Taking responsibility is inconvenient at best, terrifying at its worst.

But responsibility is the gateway to power. The two go hand in hand. And without power, you can’t change any situation in your life.

Here’s the sweet side to taking responsibility:

The more you take it, the easier it gets.

Over time, you become more and more transparent with yourself. Not only are you unafraid of uncovering your self-imposed limitations … you start joyfully looking for them, because you KNOW that, no matter what you discover, you have the capacity of changing your patterns.

You become more and more willing to make mistakes, because you know, without a shadow of a doubt, that you will correct them as they become apparent to you.

My conversations with the most successful people I know usually contain a strong theme of “Here’s how I fucked up. And here’s how I’m fixing it.”

So take a look at the results you’re not creating … yet.

Look at any blame, victimization, denial, escapism, or obligation energy you may be engaged in.

Don’t just acknowledge and claim responsibility … TAKE IT. It will involve uncomfortable new actions.

And then your life will change.

And it will be easier the next time.

To your infinite capacity for abundance,
Andrrea Hess

8 Comments

  • Sallie Keys says:

    Great article Andrrea! I was recently thinking and speaking to someone about this very same issue. I do have a question, because I was thinking of it in the reverse way. In this scenario, wasn’t Susan actually carrying TOO MUCH responsibility as well – as in carrying the responsibility for others? Does that make sense? But at the same time, you are correct as well – she needed to take responsibility for enabling them. And I suppose she was also not taking responsibility because it was easier not to, meaning looking for the easy way out?

    • Andrrea Hess says:

      Sallie, taking responsibility is really about engaging deeply with the consequences of what’s not working for us, and CHANGING them.

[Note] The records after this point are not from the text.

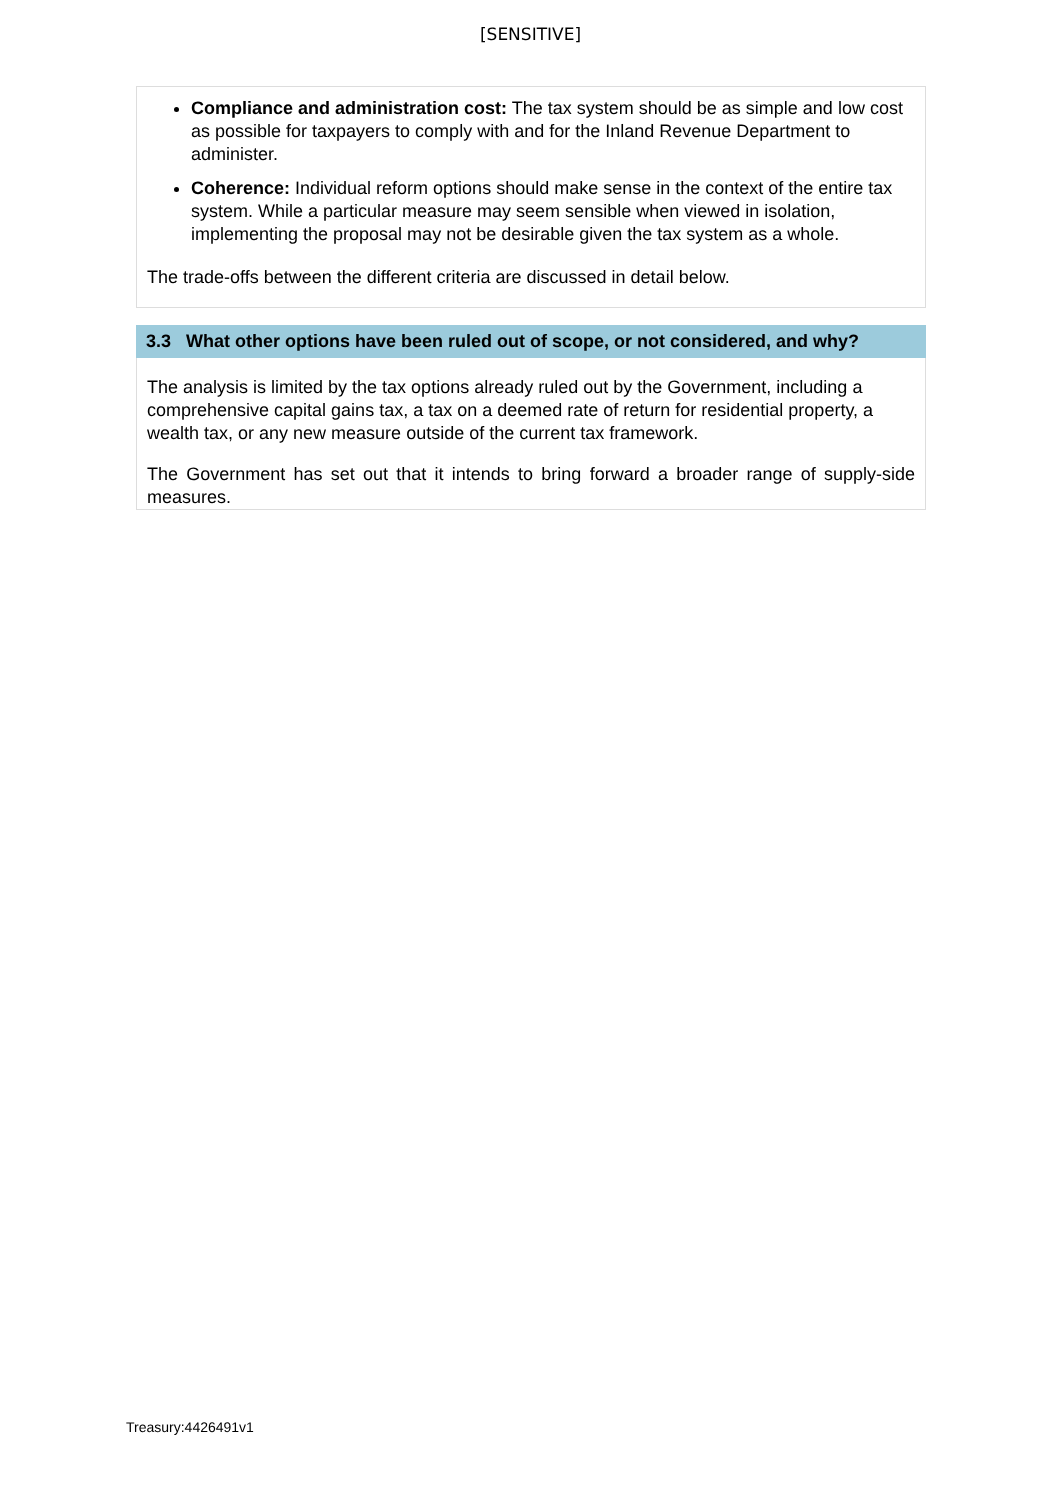[SENSITIVE]
Compliance and administration cost: The tax system should be as simple and low cost as possible for taxpayers to comply with and for the Inland Revenue Department to administer.
Coherence: Individual reform options should make sense in the context of the entire tax system. While a particular measure may seem sensible when viewed in isolation, implementing the proposal may not be desirable given the tax system as a whole.
The trade-offs between the different criteria are discussed in detail below.
3.3 What other options have been ruled out of scope, or not considered, and why?
The analysis is limited by the tax options already ruled out by the Government, including a comprehensive capital gains tax, a tax on a deemed rate of return for residential property, a wealth tax, or any new measure outside of the current tax framework.
The Government has set out that it intends to bring forward a broader range of supply-side measures.
Treasury:4426491v1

      We call it “taking responsibility” when we do for other grown adults what they could do for themselves … but it really is a dysfunctional way of being in control, or wanting to be liked or neeeded, or a gzillion other issues. It’s definitely enabling. 🙂

  • Stacie Forbes says:

    About two years ago, the extent to which I had assumed some level of responsibility for others was made crystal clear in a dream. After receiving a lottery jackpot, family and friends lined up at my front door with open hands. They began fighting each other over who should get what amount from me.

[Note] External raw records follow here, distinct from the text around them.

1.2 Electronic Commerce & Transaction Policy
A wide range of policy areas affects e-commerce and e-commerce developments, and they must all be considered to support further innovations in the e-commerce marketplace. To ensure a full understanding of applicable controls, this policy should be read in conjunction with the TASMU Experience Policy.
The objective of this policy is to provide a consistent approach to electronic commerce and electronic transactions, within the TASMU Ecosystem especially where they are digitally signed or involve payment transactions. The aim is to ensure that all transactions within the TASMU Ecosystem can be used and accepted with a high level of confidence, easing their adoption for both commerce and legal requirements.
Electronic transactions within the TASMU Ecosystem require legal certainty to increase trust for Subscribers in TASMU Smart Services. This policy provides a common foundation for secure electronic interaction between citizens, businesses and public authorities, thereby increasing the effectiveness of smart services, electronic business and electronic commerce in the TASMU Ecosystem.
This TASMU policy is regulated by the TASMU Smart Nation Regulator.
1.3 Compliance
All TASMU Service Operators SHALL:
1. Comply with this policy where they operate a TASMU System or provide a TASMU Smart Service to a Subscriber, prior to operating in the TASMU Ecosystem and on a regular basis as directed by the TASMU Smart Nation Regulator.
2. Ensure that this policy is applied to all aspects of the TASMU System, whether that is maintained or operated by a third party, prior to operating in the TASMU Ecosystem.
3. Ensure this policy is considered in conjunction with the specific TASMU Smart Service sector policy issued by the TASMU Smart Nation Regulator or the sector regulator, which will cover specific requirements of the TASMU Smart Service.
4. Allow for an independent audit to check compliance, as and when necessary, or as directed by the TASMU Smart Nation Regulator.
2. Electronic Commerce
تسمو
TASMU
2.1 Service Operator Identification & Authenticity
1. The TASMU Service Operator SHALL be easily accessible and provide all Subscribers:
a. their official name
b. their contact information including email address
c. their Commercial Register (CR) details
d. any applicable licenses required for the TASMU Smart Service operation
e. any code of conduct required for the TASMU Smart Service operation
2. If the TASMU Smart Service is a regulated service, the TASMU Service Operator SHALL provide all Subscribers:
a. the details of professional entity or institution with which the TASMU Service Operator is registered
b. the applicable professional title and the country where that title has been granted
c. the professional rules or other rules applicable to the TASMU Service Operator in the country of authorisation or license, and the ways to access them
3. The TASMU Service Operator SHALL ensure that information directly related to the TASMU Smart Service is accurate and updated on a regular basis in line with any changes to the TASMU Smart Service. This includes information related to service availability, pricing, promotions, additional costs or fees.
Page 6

    I was “Susan”, and that was the imbalance I had created in my life. I’ve been correcting it, but with mixed results because I’m trying to move from Step 1 directly to Step 3. Thank you for the Step 2 conversation you included, because I am ready to have it with a few people.

    • Andrrea Hess says:

      Stacie, I see this situation a LOT, where clients hold themselves back financially because of who might come calling with “open hands.” It’s more common than we might think! Good for you for seeing that you’re missing a step … go have the conversation, without any attachment to their reaction. And then stick to your boundaries!!!

  • Sallie Keys says:

    That’s a really good point. It is a process of transformation. And no, it’s not an easy one to actually take responsibility and it really is such a huge issue that can create significant change in your life.

  • gia says:

    Oh yeah…getting ready to have that “come to Jesus” talk with my son. Step 2 and 3 are going to suck. So surrendering to that part now…and strengthening my resolve to have the conversation and follow through anyway!

  • Sofia says:

    Great article, Andrrea! Read it in one breathe! Thank you so much for publishing it… Real eye opener.